Menoken Indian Village State Historic Site opens
Posted 1/31/24 (Wed)
- By Lane Sunwall
It was on Feb. 1, 1937, that the State Historical Society of North Dakota acquired the Menoken Indian Village. Located a few miles east of Bismarck, the village was home to roughly 200 people and consisted of approximately 30 oval-shaped earth lodges as well as an elaborate fortification system.
North Dakota is home to numerous American Indian fortified villages, and most are considerably larger than the one at Menoken. But the village is nonetheless notable for its age and its impressive and elaborate defensive design.
Combining clever placement with cutting-edge defenses, the Menoken village represented the best in 13th century upper plains fortifications. Ideally situated, the Menoken village’s northern and western flanks were protected by steep embankments, difficult for any would-be intruder to scale. To the south and east of the village, residents constructed an imposing palisade using timber from groves surrounding nearby Apple Creek.
Protecting an enclosure roughly one and a half acres, the village’s defensive wall, including its four bastions, was constructed from 700-800 posts, each about 6-8 inches in diameter, and was itself surrounded by a sizeable dry-moat 5 feet deep and more than 20 feet wide. It was a substantial defensive system that could repel all but the most hardened attackers.
When the Menoken site was first re-discovered in 1936, archeologists mistakenly believed the village to be no more than a few hundred years old; most likely the former home of one of North Dakota’s modern tribes; the Mandan, Hidatsa or Arikara. The mistaken identity continued through the 1960s when the site was designated a National Historic Landmark because of its perceived connection to the first contact between Euro-American explorers and American Indians of present-day North Dakota.

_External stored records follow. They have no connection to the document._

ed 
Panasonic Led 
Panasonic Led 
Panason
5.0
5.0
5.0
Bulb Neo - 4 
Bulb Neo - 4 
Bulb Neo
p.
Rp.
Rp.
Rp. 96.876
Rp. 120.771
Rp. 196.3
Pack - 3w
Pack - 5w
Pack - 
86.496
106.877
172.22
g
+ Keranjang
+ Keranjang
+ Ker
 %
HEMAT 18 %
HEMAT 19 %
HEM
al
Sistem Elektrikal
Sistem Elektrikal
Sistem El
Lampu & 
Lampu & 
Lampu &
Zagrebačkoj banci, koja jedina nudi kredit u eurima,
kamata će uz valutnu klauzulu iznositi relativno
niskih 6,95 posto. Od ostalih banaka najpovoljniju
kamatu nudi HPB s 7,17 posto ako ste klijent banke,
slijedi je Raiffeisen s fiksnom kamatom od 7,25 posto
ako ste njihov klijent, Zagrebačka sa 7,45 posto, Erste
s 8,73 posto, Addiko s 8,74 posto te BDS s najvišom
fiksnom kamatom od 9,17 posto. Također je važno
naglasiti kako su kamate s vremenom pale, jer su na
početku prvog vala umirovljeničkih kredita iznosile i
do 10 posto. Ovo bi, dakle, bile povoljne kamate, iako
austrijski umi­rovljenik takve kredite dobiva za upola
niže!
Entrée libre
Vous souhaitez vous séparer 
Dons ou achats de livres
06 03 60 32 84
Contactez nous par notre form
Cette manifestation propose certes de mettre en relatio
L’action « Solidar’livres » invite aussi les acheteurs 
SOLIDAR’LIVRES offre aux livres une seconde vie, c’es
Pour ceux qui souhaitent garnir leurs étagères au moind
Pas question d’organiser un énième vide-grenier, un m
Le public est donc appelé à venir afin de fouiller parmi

However, recent radiocarbon dating has revealed that the site is much older than 18th or 19th century; dating instead to roughly 1100 AD and predating the communities of the Mandan, Hidatsa or Arikara. Although the residents of Menoken were likely the ancestors of at least one of these modern tribes, the Menoken village was actually constructed by a now extinct society, the Late Plains Woodland people.
Generally, permanent villages, complex defensive structures and the social organization required to build them are associated with sedentary farming communities. However, the Late Plains Woodland people were not farmers, they were instead hunter-gatherers. Bucking the stereotype reserved for hunter-gatherer cultures, Late Plains Woodland people boasted a relatively advanced society. Besides mastering the complex social organization needed to construct fortified villages, they were part of an elaborate trading network that spanned the continent—trading for obsidian from present-day Yellowstone National Park, copper from the Michigan peninsula and shells from as far away as the Gulf of Mexico.
The Woodland people have now disappeared from the Dakota plains, however their memory remains — preserved in the ruins they left behind; clues that beckon us to more deeply explore their secrets.